Dear Mr. McConaughey,
We appreciate your breaking taboos around discussing families and wealth with your public statements recently regarding raising your three biological children to embrace being born affluent and to not feel guilty about that, but instead to “own it.”
We want to suggest an alternative way of thinking about the issue. Today we see 1) massive disparities in wealth and well-being in the United States, with black families having roughly one-tenth of the wealth of white families, and 2) clear and increasing evidence that these disparities are largely inherited on the basis of one’s economic positioning at birth.

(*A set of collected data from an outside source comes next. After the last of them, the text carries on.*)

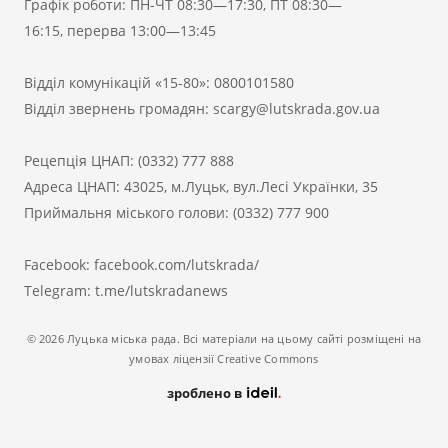
Графік роботи: ПН-ЧТ 08:30—17:30, ПТ 08:30—
16:15, перерва 13:00—13:45
Відділ комунікацій «15-80»:
0800101580
Відділ звернень громадян:
scargy@lutskrada.gov.ua
Рецепція ЦНАП:
(0332) 777 888
Адреса ЦНАП: 43025, м.Луцьк, вул.Лесі Українки, 35
Приймальня міського голови:
(0332) 777 900
Facebook:
facebook.com/lutskrada/
Telegram:
t.me/lutskradanews
© 2026 Луцька міська рада. Всі матеріали на цьому сайті розміщені на
умовах ліцензії Creative Commons
зроблено в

Inequity at birth and early in one’s life has disproporinate impact on one’s life prospects.
Adding to the injustice, those on the disadvantaged side of the spectrum will feel the impacts of ecological crises like climate change and pandemics like COVID-19, which are both fundamentally driven by the way we plan our families, much more keenly than those on the advantaged side.

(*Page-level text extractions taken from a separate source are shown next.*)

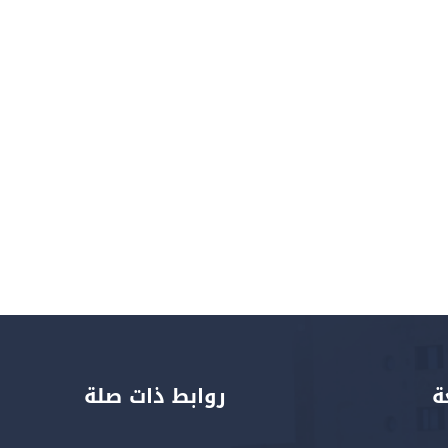
ة
روابط ذات صلة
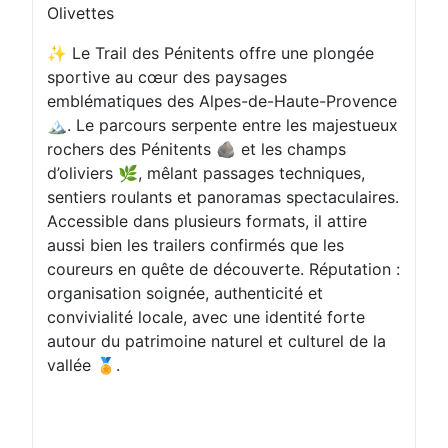
Olivettes
✨ Le Trail des Pénitents offre une plongée
sportive au cœur des paysages
emblématiques des Alpes-de-Haute-Provence
🏔️. Le parcours serpente entre les majestueux
rochers des Pénitents 🪨 et les champs
d’oliviers 🌿, mêlant passages techniques,
sentiers roulants et panoramas spectaculaires.
Accessible dans plusieurs formats, il attire
aussi bien les trailers confirmés que les
coureurs en quête de découverte. Réputation :
organisation soignée, authenticité et
convivialité locale, avec une identité forte
autour du patrimoine naturel et culturel de la
vallée 🏅.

This a result of policy, not some hand of God beyond our control.
The solution is obvious: Rather than continue laws and policies that promote our current way of planning families, we should cooperate to level the playing field for all kids, with more ecologically and socially regenerative family planning models. Regardless of whether you plan to have additional children, your publicly endorsing such a change in law and policy would go far to eliminating the injustice, while at the same time offsetting your children’s advantage by raising the floor for other kids.
Changing the way we plan families can free us. Why? Freedom requires a social contract, and that contract does not work if parents can simply pass disproportionate power to their children, rather than at least starting to move toward giving all new members of society a fair start in the social agreement — as free and equal people deserve. One model for such a change is called child-centric Fair Start family planning. As you think through these issues, would you consider this model and perhaps speaking out publicly in support of it or another justice-focused model that promotes ecological and social regeneration?